Заметим, однако, что здесь невзначай произошла весьма существенная подмена: сочинительство Грана, в отличие от так и не написанных им писем и прошений, так и не состоявшихся бесед, – дело совершенно никчемное, нечто вроде «сизифова труда». Ведь в конечном счете, по Камю, не суть важно, что именно делать вопреки «безобразию мира» (абсурд неустраним, пусть хоть что-то обретет законченность, как бы мало и бесполезно оно ни было). Важно не поддаться унынию, не смириться с «безобразием» бытия, важно само по себе несогласие – «почесть, оказываемая человеком своему достоинству» («Миф о Сизифе»). Мораль Камю по-прежнему ищет свое назначение не в действенной переделке наличного неразумия, а в стоическом вызове «богам», судьбе, неизбывному хаосу. Первое, так и не отшлифованное предложение рассказа Грана – все тот же обломок скалы, который Сизиф катит к вершине.

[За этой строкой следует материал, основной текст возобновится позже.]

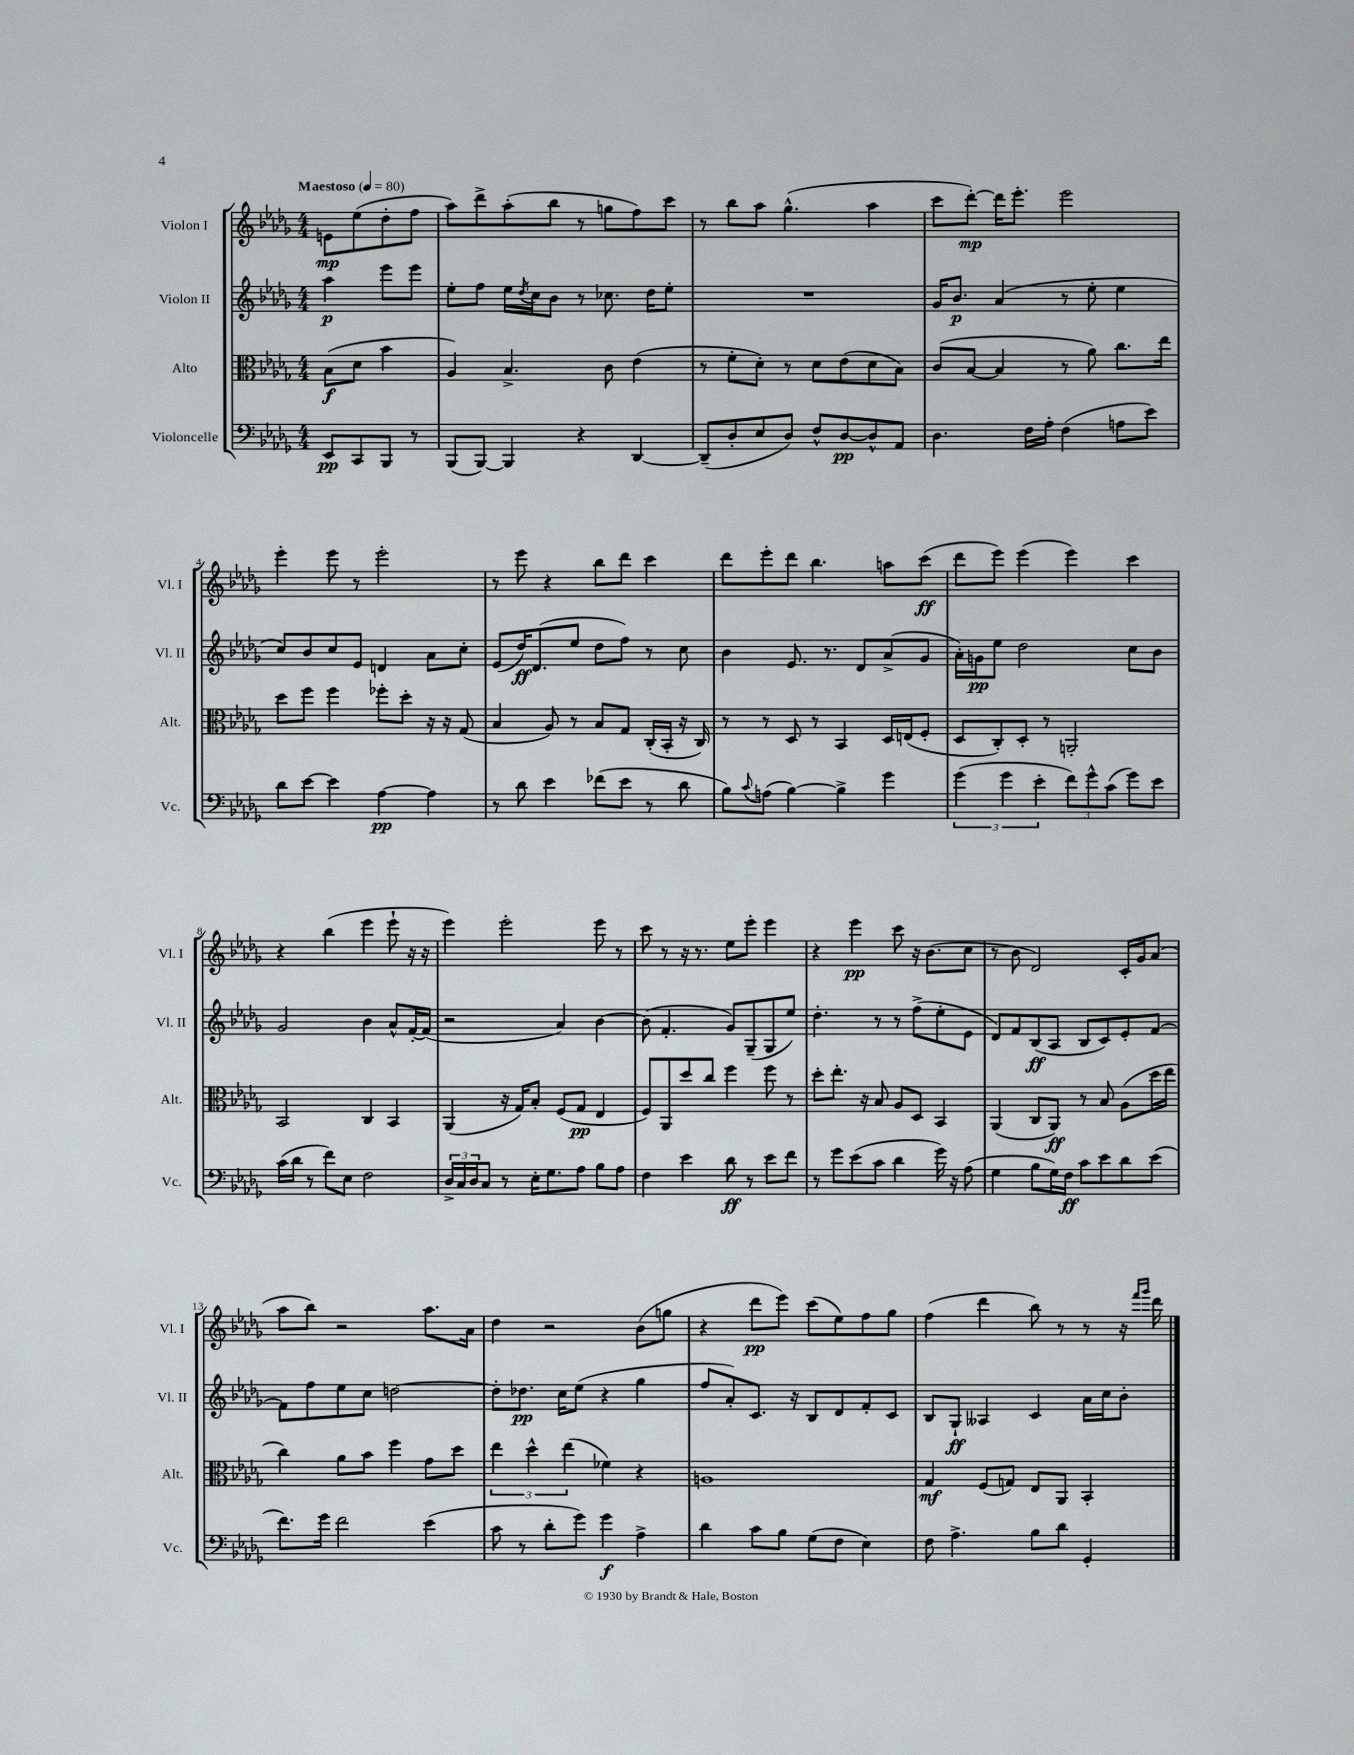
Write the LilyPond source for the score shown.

<<
\new StaffGroup <<
\new Staff = "s0" \with { instrumentName = "Violon I" shortInstrumentName = "Vl. I" } {
    \clef treble \key des \major \numericTimeSignature \time 4/4 \partial 2 \tempo "Maestoso" 4 = 80
    e'8\mp ees''8( des''8-. f''8 |
    aes''8) des'''8-> aes''8-.( bes''8 r8 g''8 f''8) c'''8 |
    r8 bes''8 aes''8 ges''4.-^( aes''4 |
    c'''8 des'''8~-.\mp) des'''16 ees'''8.-. ees'''2 |
    ees'''4-. ees'''8 r8 ees'''2-. |
    r8 ees'''8 r4 bes''8 des'''8 c'''4 |
    des'''8 ees'''8-. des'''8 bes''4. a''8 c'''8\ff( |
    des'''8 ees'''8) ees'''4( ees'''4) c'''4 |
    r4 bes''4( ees'''4 ees'''8-! r16 r16 |
    ees'''4) ees'''2-. ees'''8 r8 |
    c'''8 r8 r16 r8. ees''8 ees'''8-. ees'''4 |
    r4 ees'''4\pp c'''8 r16 bes'8.( c''8 |
    r8 bes'8 des'2) c'16-. ges'16 aes'8( |
    aes''8 bes''8) r2 aes''8. aes'16 |
    des''4 r2 bes'8( g''8 |
    r4 des'''8\pp ees'''8) c'''8( ees''8) f''8 ges''8 |
    f''4( des'''4 bes''8) r8 r8 r16 \grace { f'''16 ges'''16 } des'''16 \bar "|." |
}
\new Staff = "s1" \with { instrumentName = "Violon II" shortInstrumentName = "Vl. II" } {
    \clef treble \key des \major \numericTimeSignature \time 4/4 \partial 2
    aes''4\p ees'''8 ees'''8 |
    ees''8-. f''8 ees''16 \acciaccatura { des''8 } c''16 bes'8 r8 ces''8. des''16 ees''8-. |
    R1 |
    ges'16 bes'8.\p aes'4( r8 ees''8-. ees''4 |
    c''8) bes'8 c''8 ees'8 d'4 aes'8 c''8-. |
    ees'8( des''16\ff) des'8.( ees''8 des''8 f''8) r8 c''8 |
    bes'4 ees'8. r8. des'8 aes'8->( ges'8 |
    aes'16-.) g'16\pp ees''8 des''2 c''8 bes'8 |
    ges'2 bes'4 aes'8-^ f'16~-. f'16( |
    r2 aes'4) bes'4~ |
    bes'8( f'4.-. ges'8) ges8--( ges8 ees''8) |
    des''4.-. r8 r8 f''8->( ees''8-. ees'8 |
    des'8) f'8 bes8\ff( aes8 bes8 c'8) ees'8-. f'8~ |
    f'8 f''8 ees''8 c''8 d''2~ |
    d''8-. des''8.\pp c''16 ees''8( r4 ges''4 |
    f''8 aes'8-.) c'8. r16 bes8 des'8 f'8-. c'8 |
    bes8 ges8-!\ff aeses4 c'4 aes'16 c''16 bes'8-. \bar "|." |
}
\new Staff = "s2" \with { instrumentName = "Alto" shortInstrumentName = "Alt." } {
    \clef alto \key des \major \numericTimeSignature \time 4/4 \partial 2
    bes8\f( des'8 bes'4 |
    aes4) bes4.-> c'8 ees'4( |
    r8 f'8-. des'8-.) r8 des'8 ees'8( des'8 bes8) |
    c'8( bes8~ bes4 r8 aes'8) c''8. ees''16 |
    des''8 f''8 f''4 fes''8-. des''8-. r16 r16 ges8( |
    bes4 aes8) r8 bes8 ges8 c16-.( bes,16-. r16 c16) |
    r8 r8 des8 r8 bes,4 des16 e16( f8-. |
    des8 c8-.) des8-. r8 a,2-. |
    bes,2 c4 bes,4 |
    aes,4( r16 ges16) bes8-. f8( ges8\pp ees4 |
    f8) aes,8 des''8 c''8 f''4 f''8 r8 |
    des''8-. ees''8.-. r16 bes8 aes8 des8 bes,4 |
    aes,4( c8 aes,8\ff) r8 bes8 aes8( des''16 ees''16 |
    c''4) aes'8 bes'8 f''4 ges'8 des''8 |
    \tuplet 3/2 { ees''4 des''4-^ ees''4( } fes'4) r4 |
    a1 |
    ges4\mf f8( g8) ees8 aes,8 bes,4-. \bar "|." |
}
\new Staff = "s3" \with { instrumentName = "Violoncelle" shortInstrumentName = "Vc." } {
    \clef bass \key des \major \numericTimeSignature \time 4/4 \partial 2
    ees,8\pp c,8 bes,,8 r8 |
    bes,,8( bes,,8~) bes,,4 r4 des,4~ |
    des,8--( des8-. ees8 des8) f8-^ des8~\pp des8-^ aes,8 |
    des4. f16 aes16-. f4( a8 ees'8) |
    des'8 ees'8~ ees'4 aes4~\pp aes4 |
    r8 des'8 ees'4 fes'8( ees'8 r8 des'8 |
    bes8) \appoggiatura { c'8 } a8( bes4~) bes4-> ges'4 |
    \tuplet 3/2 { ges'4( ges'4 ees'4-. } \tuplet 3/2 { f'8) ges'8-^ c'8( } ges'8) ees'8 |
    c'16( des'16 r8 f'8) ees8 f2 |
    \tuplet 3/2 { des16-> c16 des16 } c8 r8 ees16-. ges8. aes8 bes8 aes8 |
    f4 ees'4 des'8\ff r8 ees'8 f'8 |
    r8 ges'8 ees'8( c'8 des'4 ges'16) r16 aes8( |
    ges4 bes8 ges16) f16\ff c'8 ees'8 des'8 ees'8( |
    f'8.) ges'16 f'2 ees'4( |
    c'8 r8 des'8-. ges'8) ges'4\f aes4-> |
    des'4 c'8 bes8 ges8( f8 ees4) |
    f8 aes4.-> bes8 des'8 ges,4-. \bar "|." |
}
>>
>>
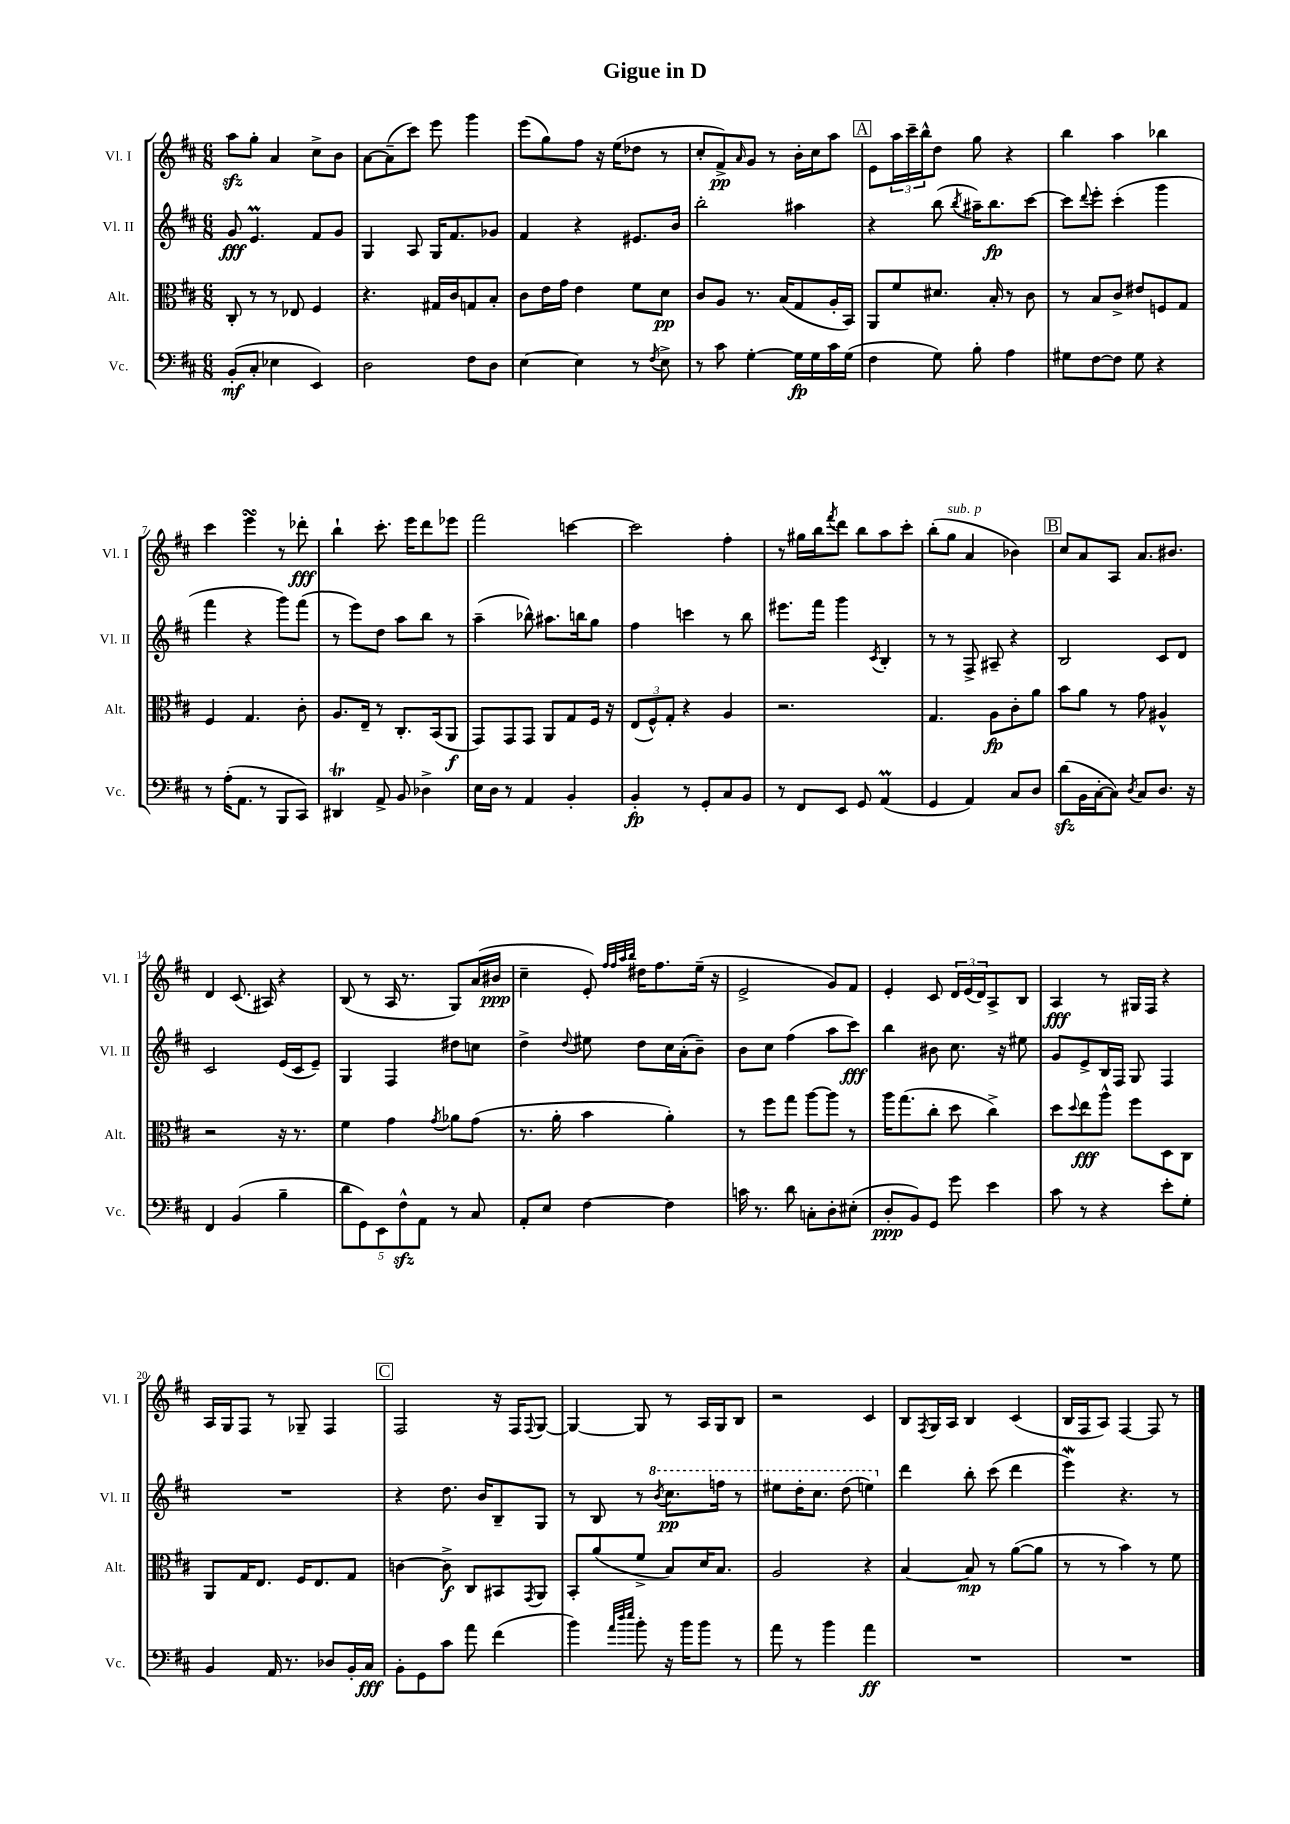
\header { title = "Gigue in D" }
<<
\new StaffGroup <<
\new Staff = "s0" \with { instrumentName = "Vl. I" shortInstrumentName = "Vl. I" } {
    \clef treble \key d \major \numericTimeSignature \time 6/8
    a''8\sfz g''8-. a'4 cis''8-> b'8 |
    a'8~ a'8--( cis'''8) e'''8 g'''4 |
    e'''8( g''8) fis''8 r16 e''16( des''8 r8 |
    cis''8-. fis'8->\pp) \grace { a'16 } g'8 r8 b'16-. cis''16 a''8 |
    \mark \markup { \box "A" } e'8 \tuplet 3/2 { a''16 cis'''16-- b''16-^ } d''8 g''8 r4 |
    b''4 a''4 bes''4 |
    cis'''4 e'''4\turn r8 des'''8-.\fff |
    b''4-! cis'''8.-. e'''16 d'''8 ees'''8 |
    fis'''2 c'''4~ |
    c'''2 fis''4-. |
    r8 gis''16 b''16 \acciaccatura { fis'''8 } d'''8 b''8 a''8 cis'''8-. |
    b''8-.( g''8^\markup { \italic "sub. p" } a'4 bes'4) |
    \mark \markup { \box "B" } cis''8 a'8 a8 a'8. bis'8. |
    d'4 cis'8.( ais16) r4 |
    b8( r8 a16 r8. g8) a'16( bis'16\ppp |
    cis''4-- e'8-.) \grace { fis''32 fis''32 a''32 b''32 } dis''16 fis''8. e''16--( r16 |
    e'2-> g'8) fis'8 |
    e'4-. cis'8 \tuplet 3/2 { d'16 e'16( d'16) } a8-> b8 |
    a4\fff r8 gis16 fis16 r4 |
    a16 g16 fis8 r8 ges8-- fis4 |
    \mark \markup { \box "C" } fis2 r16 fis16 \appoggiatura { fis8 } g8~ |
    g4~ g8 r8 a16 g16 b8 |
    r2 cis'4 |
    b8 \acciaccatura { fis8 } g16 a16 b4 cis'4( |
    b16 fis16 a8) fis4~ fis8 r8 \bar "|." |
}
\new Staff = "s1" \with { instrumentName = "Vl. II" shortInstrumentName = "Vl. II" } {
    \clef treble \key d \major \numericTimeSignature \time 6/8
    g'8\fff e'4.\prall fis'8 g'8 |
    g4 a8 g16 fis'8. ges'8 |
    fis'4 r4 eis'8. b'16 |
    b''2-. ais''4 |
    \mark \markup { \box "A" } r4 b''8( \acciaccatura { b''8 } ais''16--) b''8.\fp cis'''8~ |
    cis'''8 \appoggiatura { d'''8 } e'''8-. cis'''4-.( g'''4 |
    fis'''4 r4 g'''8) fis'''8( |
    r8 e'''8) d''8 a''8 b''8 r8 |
    a''4--( bes''8-^) ais''8. b''16 g''8 |
    fis''4 c'''4 r8 b''8 |
    eis'''8. fis'''16 g'''4 \acciaccatura { cis'8 } b4-. |
    r8 r8 fis8-> ais8-- r4 |
    \mark \markup { \box "B" } b2 cis'8 d'8 |
    cis'2 e'16( cis'16 e'8--) |
    g4 fis4 dis''8 c''8 |
    d''4-> \appoggiatura { d''8 } eis''8 d''8 cis''16 a'16-.( b'8--) |
    b'8 cis''8 fis''4( a''8 cis'''8\fff) |
    b''4 bis'8 cis''8. r16 eis''8 |
    g'8 e'8-> b16 fis16 g8 fis4 |
    R2. |
    \mark \markup { \box "C" } r4 d''8. b'16 b8-- g8 |
    r8 b8 r8 \ottava #1 \acciaccatura { b''8 } cis'''8.\pp f'''16 r8 |
    eis'''8 d'''16-. cis'''8. d'''8( e'''4) \ottava #0 |
    d'''4 b''8-. cis'''8( d'''4 |
    e'''4\mordent) r4. r8 \bar "|." |
}
\new Staff = "s2" \with { instrumentName = "Alt." shortInstrumentName = "Alt." } {
    \clef alto \key d \major \numericTimeSignature \time 6/8
    cis8-. r8 r8 ees8 fis4 |
    r4. gis16 cis'16 g8 b8-. |
    cis'8 e'16 g'16 e'4 fis'8 d'8\pp |
    cis'8 a8 r8. b16( g8 a16-. b,16) |
    \mark \markup { \box "A" } a,8 fis'8 dis'8. b16-. r8 cis'8 |
    r8 b8 cis'8-> eis'8 f8 g8 |
    fis4 g4. cis'8-. |
    a8. e16-- r8 cis8.-. b,16( a,8\f |
    g,8) g,8 g,8 a,8 g8 fis16 r16 |
    \tuplet 3/2 { e8( fis8-^) g8-. } r4 a4 |
    r2. |
    g4. a8\fp cis'8-. a'8 |
    \mark \markup { \box "B" } b'8 a'8 r8 g'8 ais4-^ |
    r2 r16 r8. |
    fis'4 g'4 \acciaccatura { g'8 } aes'8 g'8( |
    r8. a'16-. b'4 a'4-.) |
    r8 fis''8 g''8 a''8~ a''8 r8 |
    a''16 g''8.( cis''8-. d''8 cis''4->) |
    d''8 \appoggiatura { d''8 } e''8\fff a''8-^ fis''8 d8 cis8 |
    a,8 g16 e8. fis16 e8. g8 |
    \mark \markup { \box "C" } c'4~ c'8->\f cis8 bis,8 \acciaccatura { g,8 } a,8 |
    b,8-. a'8( fis'8-> b8) d'16 b8. |
    a2 r4 |
    b4~ b8\mp r8 a'8~( a'8 |
    r8 r8 b'4) r8 fis'8 \bar "|." |
}
\new Staff = "s3" \with { instrumentName = "Vc." shortInstrumentName = "Vc." } {
    \clef bass \key d \major \numericTimeSignature \time 6/8
    b,8-.\mf( cis8-. ees4 e,4) |
    d2 fis8 d8 |
    e4~ e4 r8 \acciaccatura { fis8 } e8-> |
    r8 cis'8 g4~-. g16\fp g16 cis'16 g16( |
    \mark \markup { \box "A" } fis4 g8) b8-. a4 |
    gis8 fis8~ fis8 gis8 r4 |
    r8 a16-.( a,8. r8 b,,8 cis,8) |
    dis,4\trill a,8-> b,8 des4-> |
    e16 d16 r8 a,4 b,4-. |
    b,4-.\fp r8 g,8-. cis8 b,8 |
    r8 fis,8 e,8 g,8 a,4\prall( |
    g,4 a,4) cis8 d8 |
    \mark \markup { \box "B" } d'8\sfz( b,16 cis16~-. cis8) \acciaccatura { d8 } cis8 d8. r16 |
    fis,4 b,4( b4-- |
    \tuplet 5/4 { d'8 g,8) e,8 fis8-^\sfz a,8 } r8 cis8 |
    a,8-. e8 fis4~ fis4 |
    c'16 r8. d'8 c8-. d8-. eis8-.( |
    d8-.\ppp b,8) g,8 g'8 e'4 |
    cis'8 r8 r4 e'8-. g8-. |
    b,4 a,16 r8. des8 b,16-. cis16\fff |
    \mark \markup { \box "C" } b,8-. g,8 cis'8 a'8 fis'4( |
    b'4) \grace { a'32 d''32 e''32 } b'8-. r16 b'16 b'8 r8 |
    a'8 r8 b'4 a'4\ff |
    R2. |
    R2. \bar "|." |
}
>>
>>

Чудачество горемыки-статистика получает, таким образом, полновесную нагрузку философии Камю, больше того – это заостренное до предела толкование писателем усилий оранского Сопротивления. Победа над чумой столь же неизменно ускользает из рук врачей и администрации, как Грану не дастся победа над непокорным словом. Доктор и его друзья напоминают нынешних онкологов: они ставят диагноз, принимают необходимые меры, оказывают известную помощь, но почти вслепую, не рассчитывая на успех, поскольку истоки болезни, самый механизм ее протекания им неведомы. С той только разницей, что борцы против рака продолжают упорно искать, убежденные в силе знания, врачи же в «Чуме» заранее согласились, что у болезни, косящей оранцев, тайны все равно не вырвать. Бациллы заразы исследуют в лаборатории, на основе полученных данных изготовляют сыворотку, но никто не может сказать, удалось ли установить истину, действенно ли лекарство. «По правде говоря, трудно было судить, идет ли речь о победе, – размышляет Риё, когда начинают поступать первые сообщения о выздоровлениях. – Следовало лишь отметить, что болезнь будто бы уходила так же, как она раньше пришла. Стратегия, которую ей противопоставили, не изменилась, но еще вчера она не приносила никаких плодов, сегодня же, по-видимому, оказывалась успешной. Создавалось впечатление, что болезнь иссякала сама собой или, быть может, отступала, достигнув своих целей» (I, 1438–1439).
В таких условиях предотвратить чуму, а тем более искоренить ее никому не под силу; всякое лечение обречено быть лечением наугад. С горечью созерцая, как волны эпидемии уносят самых близких, живые, подобно доктору Риё у трупа его друга Тару, «остаются на берегу с пустыми руками и сокрушенным сердцем, еще и еще раз безоружными и беспомощными против этой беды» (I, 1455). А чудовище-чума так и пребывает неуязвимым, просто оно устало, истощило запас злобы и вновь заползает в свое неведомое логово, дав жертвам передышку до следующего раза. И всем трудам Риё и его друзей суждено, выходит, во веки веков завершаться очередным поражением, без надежды на победу.